==== Material provided ====
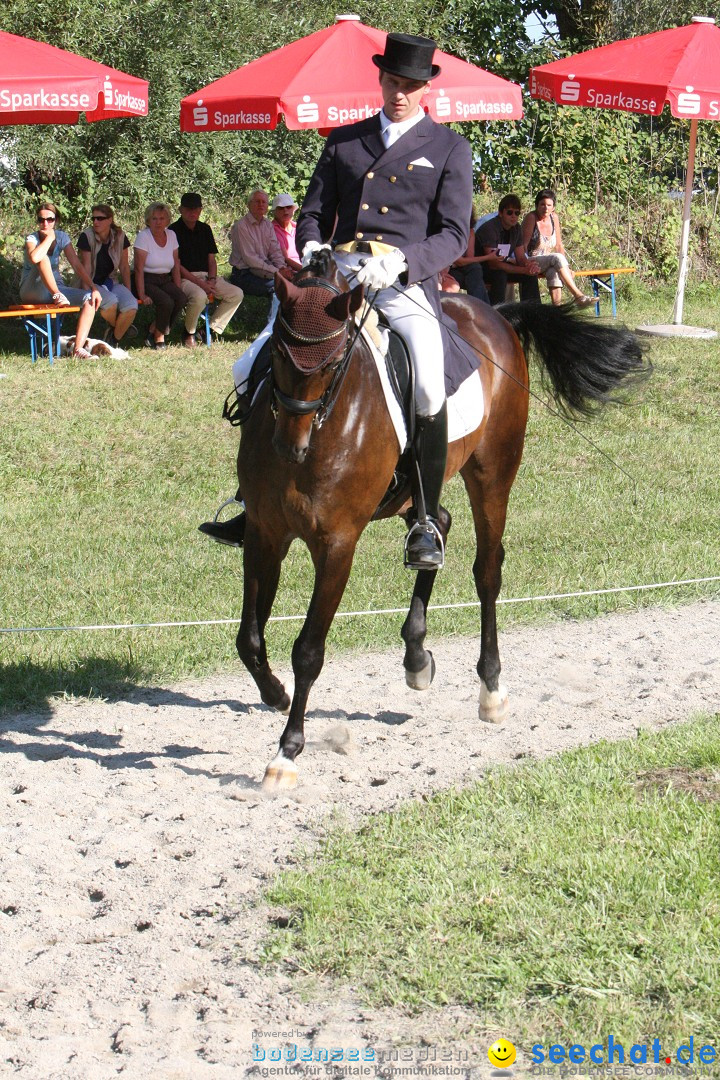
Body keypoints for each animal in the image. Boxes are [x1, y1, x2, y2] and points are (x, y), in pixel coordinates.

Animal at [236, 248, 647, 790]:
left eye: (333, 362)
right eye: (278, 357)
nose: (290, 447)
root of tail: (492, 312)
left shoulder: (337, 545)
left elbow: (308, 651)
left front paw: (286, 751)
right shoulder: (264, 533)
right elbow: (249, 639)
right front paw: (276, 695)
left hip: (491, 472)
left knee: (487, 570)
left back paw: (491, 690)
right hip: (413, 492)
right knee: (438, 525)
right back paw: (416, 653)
====
==== Material provided ====
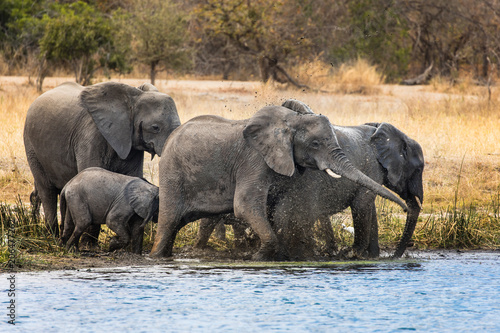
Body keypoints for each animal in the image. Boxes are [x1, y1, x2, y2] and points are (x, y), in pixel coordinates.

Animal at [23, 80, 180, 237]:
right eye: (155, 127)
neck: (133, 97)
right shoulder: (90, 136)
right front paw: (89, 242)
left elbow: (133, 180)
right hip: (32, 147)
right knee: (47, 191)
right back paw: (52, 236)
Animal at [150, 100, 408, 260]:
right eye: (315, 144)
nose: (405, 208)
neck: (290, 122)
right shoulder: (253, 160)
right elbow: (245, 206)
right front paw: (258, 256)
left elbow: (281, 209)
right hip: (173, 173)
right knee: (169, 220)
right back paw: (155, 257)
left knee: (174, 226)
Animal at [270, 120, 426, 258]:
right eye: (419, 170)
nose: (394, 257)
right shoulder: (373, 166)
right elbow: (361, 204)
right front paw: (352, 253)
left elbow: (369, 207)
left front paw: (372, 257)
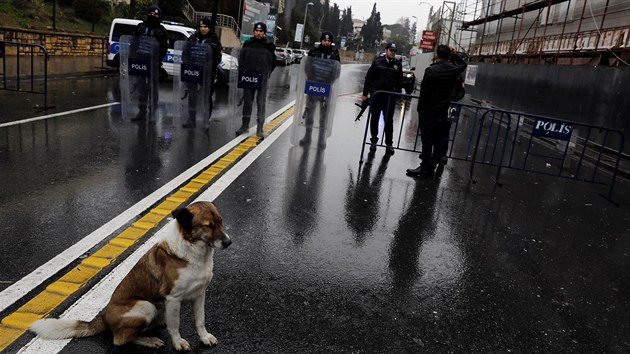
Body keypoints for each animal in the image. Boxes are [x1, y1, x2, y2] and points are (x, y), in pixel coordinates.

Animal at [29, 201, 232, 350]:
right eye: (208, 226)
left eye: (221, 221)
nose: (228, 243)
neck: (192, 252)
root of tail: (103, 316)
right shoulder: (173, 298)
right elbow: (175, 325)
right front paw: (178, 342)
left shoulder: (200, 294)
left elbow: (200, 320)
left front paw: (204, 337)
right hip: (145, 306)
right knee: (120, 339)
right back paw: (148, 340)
====
* About this task *
Beginning at the line with "right shoulder: (173, 298)" and ending at the line with "right back paw: (148, 340)", reproduce each line of the data above exactly, and add no other lines.

* Response below *
right shoulder: (173, 298)
right elbow: (175, 325)
right front paw: (178, 342)
left shoulder: (200, 294)
left elbow: (200, 320)
left front paw: (204, 337)
right hip: (145, 306)
right knee: (120, 339)
right back paw: (148, 340)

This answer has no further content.